What respondent fails to see is that in either case—that is, whether the damages exceed policy limits or not—the policy requires workers' compensation benefits to be deducted from the total amount of damages, up to the policy limit. As found by Jarrett, the “loss payable” cited in the offset clause refers to the liability fixed by the general statement of coverage as limited by the subsection limiting the insurer's liability. (Jarrett v. Allstate Ins. Co., supra, 209 Cal.App.2d at p. 812, 26 Cal.Rptr. 231.) Accordingly, we disagree that CSAA's interpretation of the instant policy leads to variable meanings.

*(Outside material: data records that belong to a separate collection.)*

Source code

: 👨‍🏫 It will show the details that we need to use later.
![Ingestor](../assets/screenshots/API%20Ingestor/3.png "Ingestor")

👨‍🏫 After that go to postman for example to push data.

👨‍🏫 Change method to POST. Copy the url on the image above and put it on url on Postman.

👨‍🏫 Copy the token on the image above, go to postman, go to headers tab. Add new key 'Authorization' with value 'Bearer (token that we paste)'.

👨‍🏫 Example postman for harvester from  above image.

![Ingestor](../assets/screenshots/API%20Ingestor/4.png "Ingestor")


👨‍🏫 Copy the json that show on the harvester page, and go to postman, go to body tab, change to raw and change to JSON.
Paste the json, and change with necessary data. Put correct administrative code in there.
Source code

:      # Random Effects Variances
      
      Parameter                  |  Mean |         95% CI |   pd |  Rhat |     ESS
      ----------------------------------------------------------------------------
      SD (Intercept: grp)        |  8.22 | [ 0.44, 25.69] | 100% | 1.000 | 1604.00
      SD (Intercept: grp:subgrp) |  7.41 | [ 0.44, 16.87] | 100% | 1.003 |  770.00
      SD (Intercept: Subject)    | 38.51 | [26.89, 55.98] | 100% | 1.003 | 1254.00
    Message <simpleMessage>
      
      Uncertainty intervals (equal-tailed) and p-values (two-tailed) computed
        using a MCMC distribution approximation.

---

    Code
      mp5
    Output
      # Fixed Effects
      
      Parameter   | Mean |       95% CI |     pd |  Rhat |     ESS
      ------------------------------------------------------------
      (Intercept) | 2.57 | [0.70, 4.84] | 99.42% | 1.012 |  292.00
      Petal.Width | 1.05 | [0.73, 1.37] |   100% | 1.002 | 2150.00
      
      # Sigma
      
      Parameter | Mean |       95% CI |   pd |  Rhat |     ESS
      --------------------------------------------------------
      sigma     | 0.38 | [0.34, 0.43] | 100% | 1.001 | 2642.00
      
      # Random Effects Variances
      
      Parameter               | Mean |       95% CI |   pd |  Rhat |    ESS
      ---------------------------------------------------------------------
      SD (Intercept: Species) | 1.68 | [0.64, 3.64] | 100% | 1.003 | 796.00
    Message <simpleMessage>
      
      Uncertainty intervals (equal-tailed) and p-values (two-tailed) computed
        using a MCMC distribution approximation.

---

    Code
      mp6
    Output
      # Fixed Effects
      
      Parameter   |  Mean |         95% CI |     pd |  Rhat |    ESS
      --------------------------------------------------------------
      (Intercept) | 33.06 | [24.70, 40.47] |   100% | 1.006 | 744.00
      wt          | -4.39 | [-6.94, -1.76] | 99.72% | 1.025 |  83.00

Finally, as explained by one appellate court, “By permitting the parties to an uninsured motorist insurance policy to contract for a reduction of the loss payable ‘[b]y the amount paid and the present value of all amounts payable ․ under any workmen's compensation law ․’ (Ins.Code, § 11580.2, subd. (h)), the Legislature has made plain that there shall be no double recovery under the policy and under the workmen's compensation law when the parties have so agreed.” (Waggaman v. Northwestern Security Ins. Co. (1971) 16 Cal.App.3d 571, 579, 94 Cal.Rptr. 170.)
In the case at bar, it is clear that the parties so agreed. We find no uncertainty, ambiguity or inconsistency in the language of the CSAA policy in this respect.
Summary judgment and the order granting plaintiff's motion for summary judgment are reversed. Appellant is awarded costs on appeal.
MERRILL, Associate Justice.
WHITE, P.J., and STRANKMAN, J.,* concur.